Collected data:

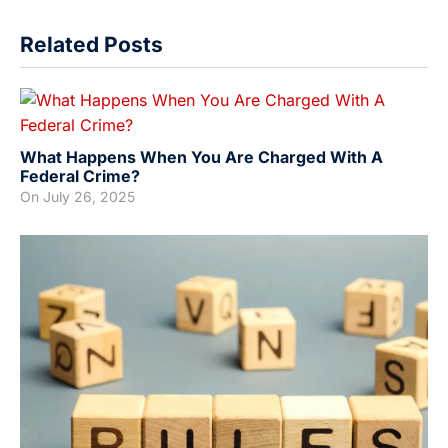
Related Posts
What Happens When You Are Charged With A
Federal Crime?
On
July 26, 2025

*Exercise details:*
Rewrite the lines in the items with "Federal Crime" changed to "State Crime" and everything else kept the same. Leave the pictures out of your answer.

*Final answer:*
Related Posts
What Happens When You Are Charged With A
State Crime?
On
July 26, 2025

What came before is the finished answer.